-- Opening Marker --
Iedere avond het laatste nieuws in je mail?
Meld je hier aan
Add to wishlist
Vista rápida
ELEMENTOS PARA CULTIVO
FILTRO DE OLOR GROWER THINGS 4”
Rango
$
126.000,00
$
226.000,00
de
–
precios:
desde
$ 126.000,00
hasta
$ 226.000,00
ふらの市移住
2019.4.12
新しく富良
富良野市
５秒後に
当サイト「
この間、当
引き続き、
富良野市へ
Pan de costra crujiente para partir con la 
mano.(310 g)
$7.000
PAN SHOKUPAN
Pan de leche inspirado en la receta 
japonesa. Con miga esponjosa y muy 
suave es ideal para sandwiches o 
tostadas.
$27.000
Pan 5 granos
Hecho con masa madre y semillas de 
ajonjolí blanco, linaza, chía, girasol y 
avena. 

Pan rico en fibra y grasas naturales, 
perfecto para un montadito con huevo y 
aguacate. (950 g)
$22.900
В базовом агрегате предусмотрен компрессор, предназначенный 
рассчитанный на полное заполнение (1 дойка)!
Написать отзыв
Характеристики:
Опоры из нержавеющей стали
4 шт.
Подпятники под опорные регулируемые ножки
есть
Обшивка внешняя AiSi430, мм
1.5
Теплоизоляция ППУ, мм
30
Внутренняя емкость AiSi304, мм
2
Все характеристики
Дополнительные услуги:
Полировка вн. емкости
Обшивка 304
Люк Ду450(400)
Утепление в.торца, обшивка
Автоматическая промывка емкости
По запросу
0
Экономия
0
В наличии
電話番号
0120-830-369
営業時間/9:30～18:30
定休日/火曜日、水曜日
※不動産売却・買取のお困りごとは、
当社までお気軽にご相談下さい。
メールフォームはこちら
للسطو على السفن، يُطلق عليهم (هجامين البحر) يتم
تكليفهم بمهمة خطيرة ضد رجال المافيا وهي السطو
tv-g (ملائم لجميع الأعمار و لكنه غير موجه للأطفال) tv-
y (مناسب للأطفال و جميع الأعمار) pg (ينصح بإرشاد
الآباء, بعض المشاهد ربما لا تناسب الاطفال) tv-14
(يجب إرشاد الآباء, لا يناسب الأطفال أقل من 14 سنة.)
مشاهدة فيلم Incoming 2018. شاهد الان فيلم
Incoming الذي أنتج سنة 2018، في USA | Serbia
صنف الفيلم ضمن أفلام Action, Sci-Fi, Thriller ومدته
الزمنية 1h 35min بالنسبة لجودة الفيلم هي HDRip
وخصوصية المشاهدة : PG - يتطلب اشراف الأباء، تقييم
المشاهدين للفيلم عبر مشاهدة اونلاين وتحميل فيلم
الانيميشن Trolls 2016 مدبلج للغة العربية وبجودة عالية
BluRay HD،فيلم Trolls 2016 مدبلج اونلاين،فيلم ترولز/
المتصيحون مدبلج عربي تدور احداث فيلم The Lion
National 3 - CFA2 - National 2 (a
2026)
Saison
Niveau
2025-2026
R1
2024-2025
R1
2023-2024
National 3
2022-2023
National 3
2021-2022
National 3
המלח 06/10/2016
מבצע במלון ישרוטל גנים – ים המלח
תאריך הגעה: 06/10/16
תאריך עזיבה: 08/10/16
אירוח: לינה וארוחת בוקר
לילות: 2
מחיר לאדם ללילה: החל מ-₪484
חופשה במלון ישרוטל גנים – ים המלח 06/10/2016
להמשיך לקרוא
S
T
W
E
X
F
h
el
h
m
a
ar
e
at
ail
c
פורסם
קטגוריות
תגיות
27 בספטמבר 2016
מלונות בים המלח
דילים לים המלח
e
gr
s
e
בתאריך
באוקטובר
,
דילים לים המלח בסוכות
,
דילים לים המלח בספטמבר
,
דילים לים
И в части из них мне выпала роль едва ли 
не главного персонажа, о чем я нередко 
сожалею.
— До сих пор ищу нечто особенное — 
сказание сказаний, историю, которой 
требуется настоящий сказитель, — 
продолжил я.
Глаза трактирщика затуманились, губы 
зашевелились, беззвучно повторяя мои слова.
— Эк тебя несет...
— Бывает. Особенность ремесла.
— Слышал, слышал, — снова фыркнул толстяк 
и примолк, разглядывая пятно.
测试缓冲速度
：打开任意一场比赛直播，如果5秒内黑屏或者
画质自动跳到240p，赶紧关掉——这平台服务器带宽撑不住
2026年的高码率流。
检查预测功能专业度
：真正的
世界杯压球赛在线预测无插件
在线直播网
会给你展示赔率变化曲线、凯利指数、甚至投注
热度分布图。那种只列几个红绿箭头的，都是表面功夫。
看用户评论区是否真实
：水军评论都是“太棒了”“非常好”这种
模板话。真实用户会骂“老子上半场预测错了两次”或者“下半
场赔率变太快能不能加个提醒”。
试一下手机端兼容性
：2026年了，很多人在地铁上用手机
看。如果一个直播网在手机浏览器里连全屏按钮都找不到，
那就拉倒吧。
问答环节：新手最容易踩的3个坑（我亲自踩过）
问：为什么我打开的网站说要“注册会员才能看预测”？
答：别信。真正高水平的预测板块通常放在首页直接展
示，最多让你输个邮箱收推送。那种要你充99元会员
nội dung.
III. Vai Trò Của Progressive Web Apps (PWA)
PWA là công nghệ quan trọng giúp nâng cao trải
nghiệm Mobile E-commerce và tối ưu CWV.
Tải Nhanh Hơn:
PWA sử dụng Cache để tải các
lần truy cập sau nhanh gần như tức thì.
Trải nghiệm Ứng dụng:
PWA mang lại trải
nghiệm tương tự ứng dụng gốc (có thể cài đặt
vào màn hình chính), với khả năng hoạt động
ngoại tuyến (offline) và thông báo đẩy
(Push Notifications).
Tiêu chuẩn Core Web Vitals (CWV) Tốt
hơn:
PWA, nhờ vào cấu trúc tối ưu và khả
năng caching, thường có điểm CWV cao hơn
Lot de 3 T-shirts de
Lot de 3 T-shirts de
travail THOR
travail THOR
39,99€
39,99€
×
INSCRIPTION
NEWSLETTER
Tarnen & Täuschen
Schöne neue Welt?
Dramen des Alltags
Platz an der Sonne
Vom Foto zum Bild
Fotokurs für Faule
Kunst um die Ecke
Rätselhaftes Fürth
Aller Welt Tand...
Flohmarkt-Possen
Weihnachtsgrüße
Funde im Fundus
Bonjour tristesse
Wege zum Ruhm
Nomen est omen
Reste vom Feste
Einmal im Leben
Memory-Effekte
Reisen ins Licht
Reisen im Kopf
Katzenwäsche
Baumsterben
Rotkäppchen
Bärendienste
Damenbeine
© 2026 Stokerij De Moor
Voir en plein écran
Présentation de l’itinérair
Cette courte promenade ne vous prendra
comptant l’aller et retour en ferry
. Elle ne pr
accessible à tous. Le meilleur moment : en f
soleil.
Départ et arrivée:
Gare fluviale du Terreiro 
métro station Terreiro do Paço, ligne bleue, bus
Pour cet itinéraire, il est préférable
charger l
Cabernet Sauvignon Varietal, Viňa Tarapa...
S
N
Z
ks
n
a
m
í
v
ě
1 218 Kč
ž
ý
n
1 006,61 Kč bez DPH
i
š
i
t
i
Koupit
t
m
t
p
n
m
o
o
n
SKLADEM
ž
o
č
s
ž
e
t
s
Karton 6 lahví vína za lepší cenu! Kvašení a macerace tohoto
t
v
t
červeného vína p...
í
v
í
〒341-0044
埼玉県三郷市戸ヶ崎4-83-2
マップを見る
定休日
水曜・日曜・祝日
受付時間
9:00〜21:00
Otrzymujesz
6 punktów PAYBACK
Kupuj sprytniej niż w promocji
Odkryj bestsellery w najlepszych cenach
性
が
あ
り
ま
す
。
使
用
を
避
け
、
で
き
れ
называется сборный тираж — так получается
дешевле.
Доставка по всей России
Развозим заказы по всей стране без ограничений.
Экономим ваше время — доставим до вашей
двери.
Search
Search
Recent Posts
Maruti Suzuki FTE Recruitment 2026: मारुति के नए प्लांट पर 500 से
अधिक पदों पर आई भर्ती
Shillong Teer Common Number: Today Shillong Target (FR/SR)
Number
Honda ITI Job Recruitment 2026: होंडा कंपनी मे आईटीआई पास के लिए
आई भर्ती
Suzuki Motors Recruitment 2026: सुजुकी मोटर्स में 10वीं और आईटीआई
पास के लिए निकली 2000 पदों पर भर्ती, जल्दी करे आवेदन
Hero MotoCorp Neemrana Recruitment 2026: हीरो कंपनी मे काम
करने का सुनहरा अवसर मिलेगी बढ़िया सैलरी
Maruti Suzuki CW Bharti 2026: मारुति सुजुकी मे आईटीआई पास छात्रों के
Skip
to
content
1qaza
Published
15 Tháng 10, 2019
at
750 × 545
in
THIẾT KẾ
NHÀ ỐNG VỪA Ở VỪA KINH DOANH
-- Closing Marker --
> _Try it_
Please reproduce the listing word for word, from its first line up to and including the line that contains "PAN SHOKUPAN".

> _Output_
Iedere avond het laatste nieuws in je mail?
Meld je hier aan
Add to wishlist
Vista rápida
ELEMENTOS PARA CULTIVO
FILTRO DE OLOR GROWER THINGS 4”
Rango
$
126.000,00
$
226.000,00
de
–
precios:
desde
$ 126.000,00
hasta
$ 226.000,00
ふらの市移住
2019.4.12
新しく富良
富良野市
５秒後に
当サイト「
この間、当
引き続き、
富良野市へ
Pan de costra crujiente para partir con la 
mano.(310 g)
$7.000
PAN SHOKUPAN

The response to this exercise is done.